After initial concern about what the SEC wanted, we arranged a meeting to find out. We didn’t talk about securities vs utility tokens, instead, we spoke about the following:

1) What’s out there from a KYC perspective?

The SEC seems to want ICOs to perform KYC, and perform it well. That is, to see that the identity of customers is being established and then used to draw conclusions about the nature of their activities, the legitimacy of their funding, and that associated money-laundering risks are understood.

The level of KYC we’ve seen performed varies by ICO. Some companies who don’t work with us do none, while we’ve had clients go above and beyond, using a dual-source method in conjunction with document validation and face-match.
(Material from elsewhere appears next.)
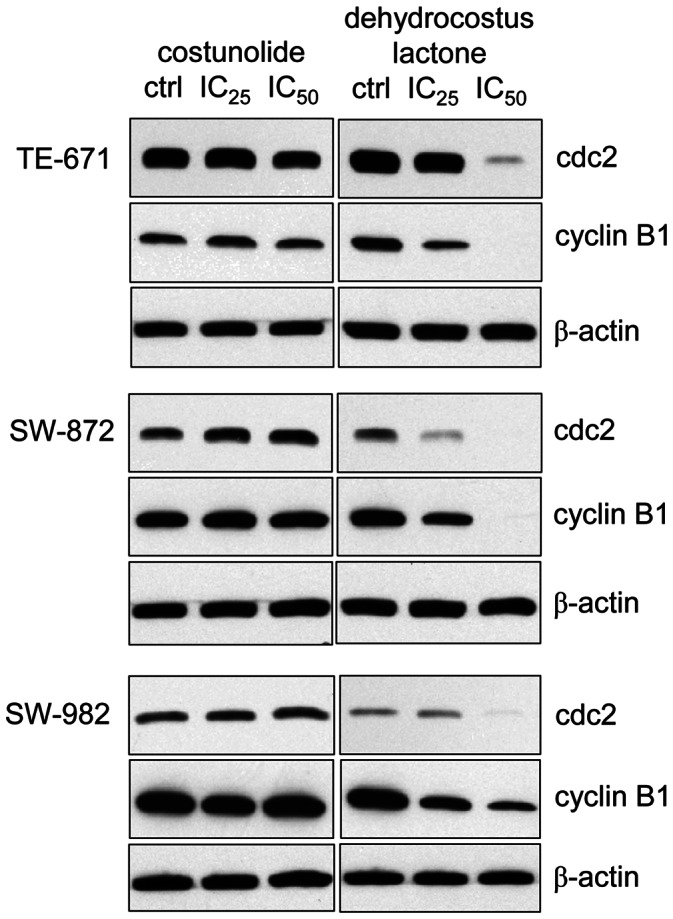
Western blot analysis of G2/M arrest regulator proteins.Total protein analysis revealed a significant downregulation of cdc2 and cyclin B1 in dehydrocostus lactone treated STS cells, whereas, costunolide treatment did not affect the protein levels of these G2/M checkpoint regulators. β-actin was used as loading control. Data shown are representative from at least three independent experiments.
IdentityMind provides our clients with a risk-based KYC process that uses multiple tiers to ensure that:

  • An individual or entity is who they say they are
  • They are allowed to take part in a token sale (e.g. they are not on a sanctions list)
  • The risk posed to the token issuer is within the acceptable limits

2) How can companies ensure the individual is who they say they are?

The SEC seemed to like that there were solutions that were more than one tool. Document Validation is an example of a useful tool, but one that should be used with others.
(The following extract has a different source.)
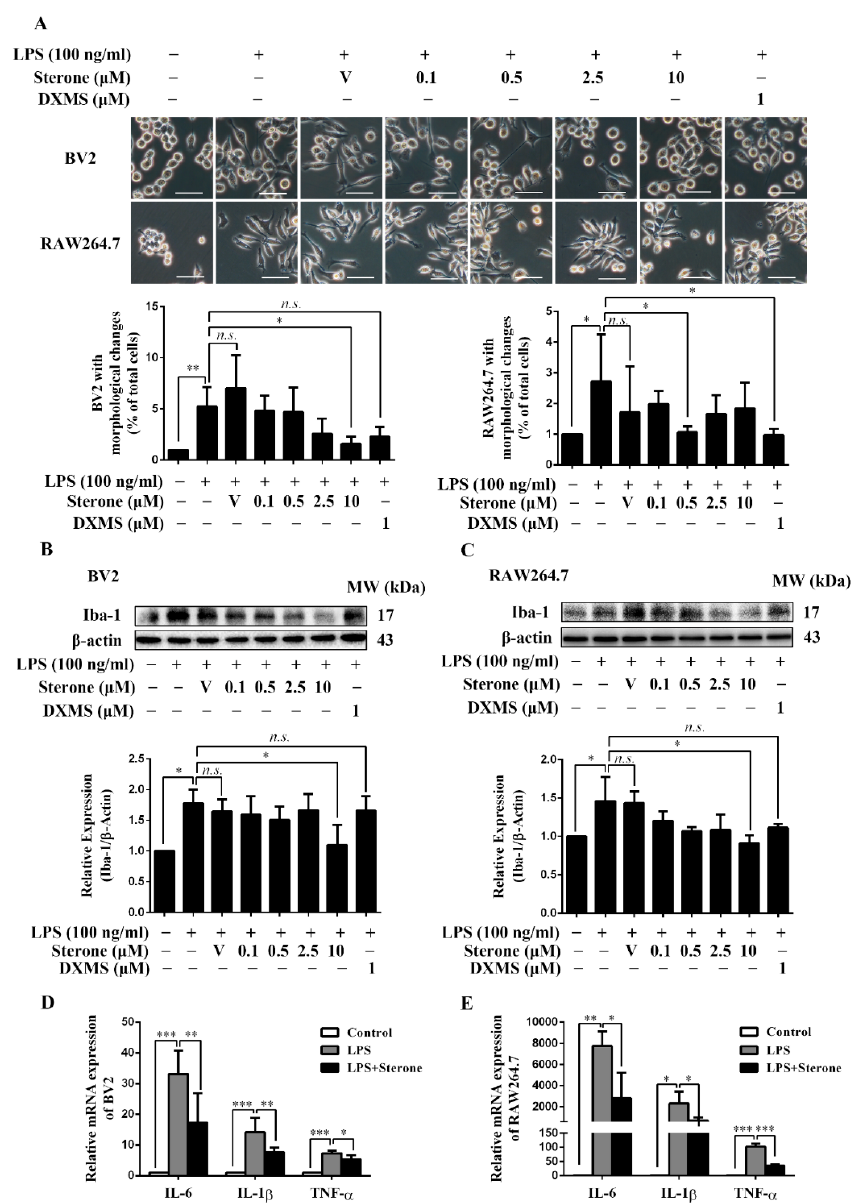
Figure 2. Sterone inhibited the LPS-induced inflammatory activation of BV2 and RAW264.7 cells. Cells were pre-treated with the indicated concentrations of sterone or the positive control of dexamethasone (DXMS) for 30 min before the stimulation with 100 ng/mL LPS for 6 h individually. The cellular morphological changes are presented in microphotographs and statistical graphs ( A ). Protein levels of the biomarker Iba-1 were measured using western blotting. Representative images of BV2 ( B ) and RAW264.7 cells ( C ) from more than three independent experiments are shown. The mRNA levels of IL-6, IL-1 β , and TNF- α were measured using RT-qPCR respectively in BV2 ( D ) and RAW264.7 cells ( E ). V, Vehicle (HP- β -CD). Scale bars, 50 μ m. Values are mean ± SD of three independent experiments. n.s, no significance. * p < 0.05, ** p < 0.01, *** p < 0.001.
IdentityMind looks at IP address, name and address validation, and government documents to check that everything is consistent. In addition, we offer face match services that compare a selfie of the individual to the picture in the government issued ID.

3) How can you prevent bad actors from trying to hide their location?

The concern is that individuals from sanctioned countries could be obfuscating their true location and buying tokens from US companies, in violation of OFAC or other sanctions lists.

IdentityMind prevents this by looking at the IP address and determining if it’s using:

  • A proxy and if so, what kind (corporate, known-good, known-bad)
  • The Tor network or a VPN

If either is true, the application is denied.

4) How do you prevent ICOs from being used by money launderers?

The worry here may have been that bad actors could launder large amounts of cryptocurrency via an ICO, thereby making it ‘clean’.

IdentityMind prevents this via

  • Velocity tests: preventing users from creating multiple accounts
  • Risk-based enhanced due diligence (EDD): clients can mandate EDD for contributors over a certain dollar amount
  • Blockchain explorer: we can see the risk of the currency coming in, specifically if it’s associated with bad actors or dark market sites

IdentityMind for Token Sales

 

5) Is anyone tracking tokens after the token sale to ensure they don’t end up in sanctioned countries?

No one is currently doing this for ICO tokens for the same reason that no one is doing this for bitcoin, which is that it’s impossible to know where the coins go after the initial sale. Much like cash, tokens can be sent or physically moved via paper wallet or hardware wallet.

IdentityMind provides transaction monitoring, but both sides of the equation must be known. This means the individual or entity who bought the token would have to sell to customers who had also been KYC’d by the company doing the ICO. To our knowledge, no one has monitored transactions after the initial coin sale because of the difficulty in doing so with ERC-20 tokens.


The SEC reaching out to us provided a rare opportunity to see what they were thinking about. We spent so long discussing the above that we didn’t get around to asking them questions on:

  • Utility tokens and if they even exist in their mind
  • Regulation S securities sold back into the US (these are securities which are originally issued outside of the US and do not need to be registered with the SEC)
  • Future actions they plan to take

We’ll be keeping our ears to the ground on these issues.

Our conversation went well and they seemed like knowledgeable individuals trying to learn more about a complex and new industry. Contrary to some opinions, especially after the spate of ICO shut-downs, they were not hell-bent on destroying the industry. Why? Likely because they’re just trying to understand the existing technology and see how regulations can be enforced to protect investors.